Task brief:
Output the lines of the records exactly, from the first through the one containing "left hip: (67, 449)". Omit all pictures.

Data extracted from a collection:
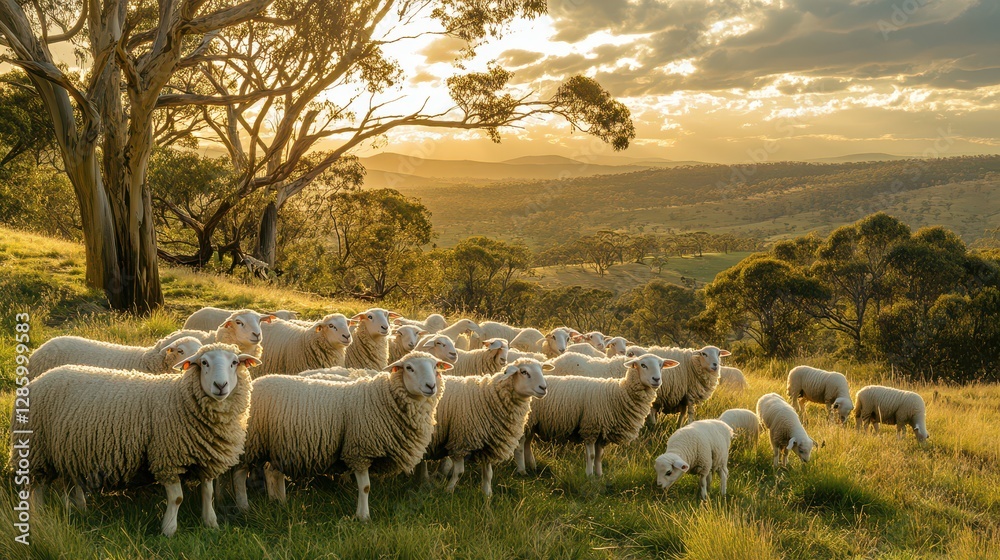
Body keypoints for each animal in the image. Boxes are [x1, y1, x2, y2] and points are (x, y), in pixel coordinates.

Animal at [15, 343, 258, 536]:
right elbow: (177, 499)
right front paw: (169, 530)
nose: (220, 386)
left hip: (67, 449)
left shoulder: (206, 458)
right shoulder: (166, 457)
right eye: (204, 362)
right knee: (36, 487)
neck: (179, 398)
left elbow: (208, 493)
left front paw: (211, 523)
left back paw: (76, 509)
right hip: (37, 449)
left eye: (234, 362)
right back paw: (37, 515)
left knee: (69, 480)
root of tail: (39, 378)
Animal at [234, 352, 451, 521]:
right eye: (409, 368)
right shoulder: (359, 450)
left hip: (279, 444)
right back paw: (244, 507)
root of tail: (255, 384)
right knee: (239, 474)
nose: (431, 386)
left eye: (435, 366)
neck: (383, 397)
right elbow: (365, 487)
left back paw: (278, 501)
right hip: (251, 442)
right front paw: (363, 517)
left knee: (272, 472)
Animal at [420, 358, 551, 495]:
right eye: (524, 372)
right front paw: (449, 490)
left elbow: (488, 474)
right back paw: (425, 480)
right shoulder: (461, 442)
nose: (543, 388)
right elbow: (459, 472)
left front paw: (487, 495)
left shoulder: (490, 445)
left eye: (542, 370)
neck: (488, 397)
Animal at [517, 354, 677, 477]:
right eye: (643, 365)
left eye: (661, 365)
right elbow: (591, 455)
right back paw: (522, 470)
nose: (656, 379)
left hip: (532, 422)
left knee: (527, 443)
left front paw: (599, 475)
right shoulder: (590, 427)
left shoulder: (602, 432)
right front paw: (589, 475)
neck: (619, 394)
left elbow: (599, 456)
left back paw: (532, 466)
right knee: (520, 445)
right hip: (526, 421)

Solved exercise:
Body keypoints for each animal in the image. Boxes are [x1, y1, x2, y2] and points are (x, y), in pixel coordinates.

Animal at [15, 343, 258, 536]:
right elbow: (177, 499)
right front paw: (169, 530)
nose: (220, 386)
left hip: (67, 449)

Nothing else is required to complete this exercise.